In the months to come, analysts say, air power alone likely won’t be enough. African nations could give al-Shabab and other terrorist groups an opportunity by continuing to shy away from major ground combat operations.
“When it comes to taking advantage, longer term, there are potential opportunities to push into areas if AMISOM countries in May and June decide that it’s not worth going out on patrols, intersecting with local populations, if they’re still concerned about pandemics,” Mr. Jones said. “I think it’s more of a midterm concern.”
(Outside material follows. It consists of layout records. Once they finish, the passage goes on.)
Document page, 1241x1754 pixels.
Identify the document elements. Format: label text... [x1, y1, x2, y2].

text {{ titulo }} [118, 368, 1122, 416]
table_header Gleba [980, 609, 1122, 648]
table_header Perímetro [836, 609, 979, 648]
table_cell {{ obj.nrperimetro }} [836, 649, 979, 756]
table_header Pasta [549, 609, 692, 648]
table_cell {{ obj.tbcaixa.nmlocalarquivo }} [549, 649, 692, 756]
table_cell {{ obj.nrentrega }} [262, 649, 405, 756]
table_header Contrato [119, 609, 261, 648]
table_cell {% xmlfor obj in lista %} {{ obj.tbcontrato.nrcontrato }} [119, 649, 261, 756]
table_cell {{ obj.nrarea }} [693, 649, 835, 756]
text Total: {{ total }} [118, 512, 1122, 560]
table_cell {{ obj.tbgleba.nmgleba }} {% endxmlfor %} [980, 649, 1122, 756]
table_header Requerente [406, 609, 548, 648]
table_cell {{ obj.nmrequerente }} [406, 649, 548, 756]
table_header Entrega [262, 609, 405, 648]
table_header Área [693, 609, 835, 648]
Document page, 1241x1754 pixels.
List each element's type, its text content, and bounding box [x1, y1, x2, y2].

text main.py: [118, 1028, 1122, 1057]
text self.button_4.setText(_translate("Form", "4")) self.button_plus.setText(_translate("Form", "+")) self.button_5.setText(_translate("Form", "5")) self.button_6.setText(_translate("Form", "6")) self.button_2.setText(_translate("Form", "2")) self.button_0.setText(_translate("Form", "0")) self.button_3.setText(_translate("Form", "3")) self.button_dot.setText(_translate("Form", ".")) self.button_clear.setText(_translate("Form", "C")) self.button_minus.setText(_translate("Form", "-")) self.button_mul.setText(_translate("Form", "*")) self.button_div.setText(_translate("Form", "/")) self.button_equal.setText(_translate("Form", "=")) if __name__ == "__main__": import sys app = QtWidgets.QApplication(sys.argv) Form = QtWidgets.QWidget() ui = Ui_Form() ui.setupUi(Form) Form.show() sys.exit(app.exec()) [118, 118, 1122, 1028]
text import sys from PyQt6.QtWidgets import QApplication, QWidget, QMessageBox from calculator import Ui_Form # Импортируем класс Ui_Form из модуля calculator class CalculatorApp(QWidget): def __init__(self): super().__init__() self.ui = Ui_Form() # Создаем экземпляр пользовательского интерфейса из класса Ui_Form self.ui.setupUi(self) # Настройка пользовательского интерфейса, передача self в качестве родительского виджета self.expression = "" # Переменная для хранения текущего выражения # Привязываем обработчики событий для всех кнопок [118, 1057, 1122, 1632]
On the ground in Somalia, U.S. military officials also are grappling with near-constant claims that their airstrikes have killed innocent civilians. These allegations are often made by terrorist groups, though some human rights organizations also have charged that the military has greatly downplayed the number of civilian deaths.
In a comprehensive review of civilian casualty allegations released Monday, AFRICOM confirmed that an airstrike on Feb. 23, 2019, likely killed two civilians and wounded three others. Two al-Shabab terrorists were also killed in the attack, officials said.
“While we follow very precise and rigorous standards, in instances where we fail to meet our expectations, we will admit the mistake,” Gen. Townsend said in a statement accompanying the report.
The U.S. also has admitted that two civilians were killed in an April 2018 airstrike in Somalia.
An Amnesty International report released last year said the U.S. has killed at least 14 civilians in Somalia, but the Pentagon has vehemently denied those numbers.